#### [Metin Bloğu]
=====

Ben de kaçıyordum ondan, yalan söylemeyeyim. Eğrilerle bir işim olduğu için değil, yalnızlık mahremiyetiydi benimki. Bir yandan da onun peşinden gitmeye devam ediyordum. Bakalım ne yapacak, bakalım nasıl bir hikâye bu. Bazen onunla konuşayım diyordum içimden ama sonra vazgeçiyordum. Belki hiç ayrılmaz yanımdan, diyordum. Yalnız kalmak isteyen birçok yanım olabilir ve onu yüzüstü bırakabilirdim. Verdiğim yakınlığın da bir anlamı kalmayacaktı sonra. Kendimi göstermeyerek bir süre peşinden gittim yol boyunca. Aynı adama iki kere olmak üzere beş kişiye daha aynı soruyu sordu. Tanıdık yanıtlar aldı. Sonra ben, biraz daha kendi işime döndüm. O da kalabalığa karıştı.

=====

#### [Verilen Malzeme]
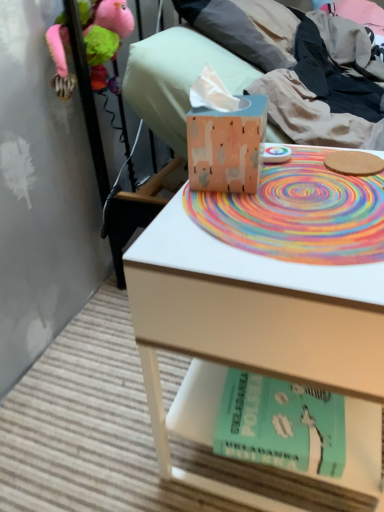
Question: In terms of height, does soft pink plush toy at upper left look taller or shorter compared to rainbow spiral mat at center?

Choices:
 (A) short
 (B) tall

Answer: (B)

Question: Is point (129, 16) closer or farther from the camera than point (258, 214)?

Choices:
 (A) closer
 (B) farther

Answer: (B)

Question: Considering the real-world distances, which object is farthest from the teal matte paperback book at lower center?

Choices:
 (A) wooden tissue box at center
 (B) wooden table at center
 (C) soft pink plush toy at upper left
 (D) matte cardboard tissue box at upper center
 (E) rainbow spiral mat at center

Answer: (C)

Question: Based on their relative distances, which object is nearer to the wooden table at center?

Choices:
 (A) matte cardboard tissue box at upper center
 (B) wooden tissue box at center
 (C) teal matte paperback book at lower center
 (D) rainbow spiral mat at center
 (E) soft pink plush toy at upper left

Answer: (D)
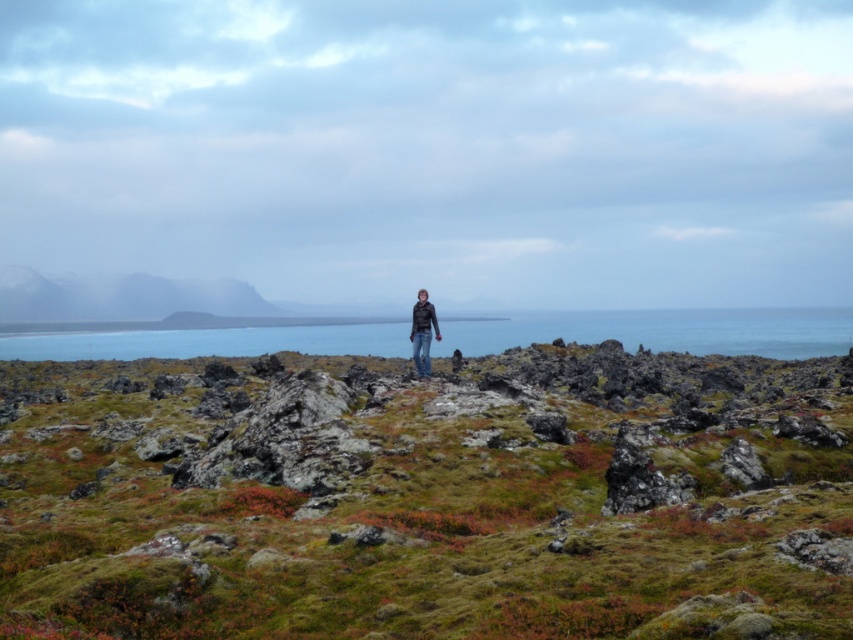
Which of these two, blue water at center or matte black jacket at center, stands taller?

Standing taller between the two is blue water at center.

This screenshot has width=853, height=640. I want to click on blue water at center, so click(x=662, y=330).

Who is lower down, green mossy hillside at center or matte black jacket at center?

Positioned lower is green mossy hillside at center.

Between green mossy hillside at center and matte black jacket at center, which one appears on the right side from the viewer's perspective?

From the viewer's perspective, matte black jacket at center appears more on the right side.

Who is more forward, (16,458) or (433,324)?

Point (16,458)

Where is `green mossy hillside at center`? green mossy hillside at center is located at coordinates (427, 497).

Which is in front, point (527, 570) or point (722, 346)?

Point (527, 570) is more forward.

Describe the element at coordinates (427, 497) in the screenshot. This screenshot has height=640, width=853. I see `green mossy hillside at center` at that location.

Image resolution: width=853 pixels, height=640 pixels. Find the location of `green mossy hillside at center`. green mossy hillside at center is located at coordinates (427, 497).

=====

#### [Görev 1]
Metin bloğunda "Ben de kaçıyordum" ile "da kalabalığa karıştı." arasında kalan bölümü, her iki uç dahil, hiçbir değişiklik yapmadan tekrarlayın.
#### [Görev 2]
Kayıtlarda "Who is lower" ifadesinin geçtiği satır ile "Between green mossy" ifadesinin geçtiği satır arasındaki satırları, iki uç da dahil olmak üzere, JSON dize listesi olarak biçimlendirin. Her satır için bir dize kullanın ve boş satırları atlayın.

#### [Yanıt 1]
Ben de kaçıyordum ondan, yalan söylemeyeyim. Eğrilerle bir işim olduğu için değil, yalnızlık mahremiyetiydi benimki. Bir yandan da onun peşinden gitmeye devam ediyordum. Bakalım ne yapacak, bakalım nasıl bir hikâye bu. Bazen onunla konuşayım diyordum içimden ama sonra vazgeçiyordum. Belki hiç ayrılmaz yanımdan, diyordum. Yalnız kalmak isteyen birçok yanım olabilir ve onu yüzüstü bırakabilirdim. Verdiğim yakınlığın da bir anlamı kalmayacaktı sonra. Kendimi göstermeyerek bir süre peşinden gittim yol boyunca. Aynı adama iki kere olmak üzere beş kişiye daha aynı soruyu sordu. Tanıdık yanıtlar aldı. Sonra ben, biraz daha kendi işime döndüm. O da kalabalığa karıştı.

#### [Yanıt 2]
[
  "Who is lower down, green mossy hillside at center or matte black jacket at center?",
  "Positioned lower is green mossy hillside at center.",
  "Between green mossy hillside at center and matte black jacket at center, which one appears on the right side from the viewer's perspective?"
]